Öyle bir an oldu ki; aklımdaki her ne ise, o anda yaşamın sırrını çözmüşcesine heyecana kapıldım. “Tamam” dedim “işte bu yüzden x kişisi şöyle davrandı, y kişisi orada böyle söyledi” diye. Biraz zaman geçmeye kalmadan, o beni heyecanlandıran aydınlanış yerini inanılmaz bir kayıtsızlığa bıraktı. Bu dengesizlik, bu oradan oraya savruluşlardan başka bir şey düşünemez oldum. İnsanlar entrikalarla ve onlara bağlı düşüncelerle kaplılar.

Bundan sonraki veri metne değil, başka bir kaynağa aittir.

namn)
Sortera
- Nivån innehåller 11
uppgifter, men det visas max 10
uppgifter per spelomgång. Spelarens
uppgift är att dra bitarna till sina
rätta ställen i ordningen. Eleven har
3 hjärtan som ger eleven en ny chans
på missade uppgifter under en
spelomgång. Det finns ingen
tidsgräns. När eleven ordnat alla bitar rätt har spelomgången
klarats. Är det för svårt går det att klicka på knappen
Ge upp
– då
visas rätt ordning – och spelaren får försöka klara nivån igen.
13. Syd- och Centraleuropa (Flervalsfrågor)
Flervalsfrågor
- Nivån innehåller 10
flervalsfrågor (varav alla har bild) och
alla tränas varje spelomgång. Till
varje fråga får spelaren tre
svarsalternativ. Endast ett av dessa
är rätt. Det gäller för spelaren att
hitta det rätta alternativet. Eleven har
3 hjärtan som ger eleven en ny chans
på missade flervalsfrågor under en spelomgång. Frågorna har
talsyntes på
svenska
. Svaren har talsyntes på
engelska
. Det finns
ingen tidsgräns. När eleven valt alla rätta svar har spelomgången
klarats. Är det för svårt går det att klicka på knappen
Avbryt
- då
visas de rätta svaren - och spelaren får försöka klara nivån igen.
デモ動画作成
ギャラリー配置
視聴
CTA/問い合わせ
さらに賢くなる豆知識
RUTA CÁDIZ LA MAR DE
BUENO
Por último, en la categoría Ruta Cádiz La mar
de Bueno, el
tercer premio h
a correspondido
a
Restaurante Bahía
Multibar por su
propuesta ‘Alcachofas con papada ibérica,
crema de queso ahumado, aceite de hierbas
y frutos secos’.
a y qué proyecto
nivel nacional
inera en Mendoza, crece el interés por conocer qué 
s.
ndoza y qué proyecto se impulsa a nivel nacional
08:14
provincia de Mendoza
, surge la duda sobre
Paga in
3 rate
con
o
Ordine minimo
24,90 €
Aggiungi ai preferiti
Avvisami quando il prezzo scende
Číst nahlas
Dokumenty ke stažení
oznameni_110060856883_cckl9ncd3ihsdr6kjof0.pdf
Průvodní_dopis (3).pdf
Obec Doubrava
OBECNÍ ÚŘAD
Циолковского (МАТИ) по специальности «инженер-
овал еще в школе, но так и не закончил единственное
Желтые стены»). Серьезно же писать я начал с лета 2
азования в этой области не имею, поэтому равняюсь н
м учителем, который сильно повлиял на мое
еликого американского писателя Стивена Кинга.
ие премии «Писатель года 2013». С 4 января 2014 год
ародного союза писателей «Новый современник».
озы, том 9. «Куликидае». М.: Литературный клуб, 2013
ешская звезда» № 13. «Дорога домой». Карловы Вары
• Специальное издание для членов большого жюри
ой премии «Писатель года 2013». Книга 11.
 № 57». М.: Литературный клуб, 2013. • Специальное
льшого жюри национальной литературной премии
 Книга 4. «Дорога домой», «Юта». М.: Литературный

Masum değildiniz hiçbir zaman, o kadar ki en yakınınızdakini bile imrendirmekten geçti düşünceleriniz. Söylemlerinizin altında hep başka bir şeyler aradım ve bulmam o kadar kolay oldu ki. Hayatı hep başkalarını itip kenara kaydırarak gördünüz. Ötekilerden çıkmadınız, kendi cehenneminizi kendiniz kurdunuz. Kimseyi ateşlere boğmaktan çekinmediniz, ama sanmıyorum sizin de içinizde güneşlerin doğduğunu, çiçeklerin açtığını. Yalan söyledi dilleriniz, ilgileniyormuş gibi yaptı elleriniz ve asıl duygularınızı saklamaya çalıştınız gözlerinizle. Hissetmek günahtı size göre, değil mi? En sevdiğiniz şey de kalıplardı. Birini hemen bir kalıba soktunuz, asla onun içinden çıkartmadınız, üstüne üstlük onu tanıtmak istediğinizde o soktuğunuz kalıba benzeyen her şeyi alıp verdiniz, “Al işte bu o” diyerek. Hayatınızda hiç, birini tanıdınız mı? Tanımaya çalıştınız mı? Siz kendinizi bile tanımaya tenezzül etmediniz, bakmayın dediklerime, siz de gayet öyle kalıpların içindeydiniz kendinize göre. Çıkmaya niyetiniz, başkası olmaya cesaretiniz yoktu. Öbürünü görüp kendinizi bulmak istemiyordunuz. Tabi, sizden geçmişti artık değil mi? değiştirilemezdi…
Kişilik deyip övündünüz, aslında acınılacak hallerinizle. Onun arkasına saklandınız , onu gösterebilmek için yaptıklarınıza maruz bıraktınız dünyayı. Başkaları sizi öyle bilsin, sevsin diye yapmadığınız çirkinlik kalmadı. Mutlu olabilin diye kırmadığınız kalp, bozmadığınız mutluluk kalmadı. Oysa bilmiyordunuz, başka ruhları tatmin etmekten geçer mutluluk.
Çevrenizde birileri olması çok hoş değil mi? Birileri… Kimdi onlar? Fark etmezdi, olsun yeterdi. Peki siz kimdiniz o zaman? Siz de Biri’ydiniz sadece. Hepiniz bir olup, bu iğrenç yalancılığı sürdürdünüz. Bu ucube düzene katılmamak için çok çabaladım ama bir sarmaşık gibi sardınız beni. Şimdi çıkabilmek için zorluyorum bütün kaslarımı, kemiklerimi. Ama boğuluyorum.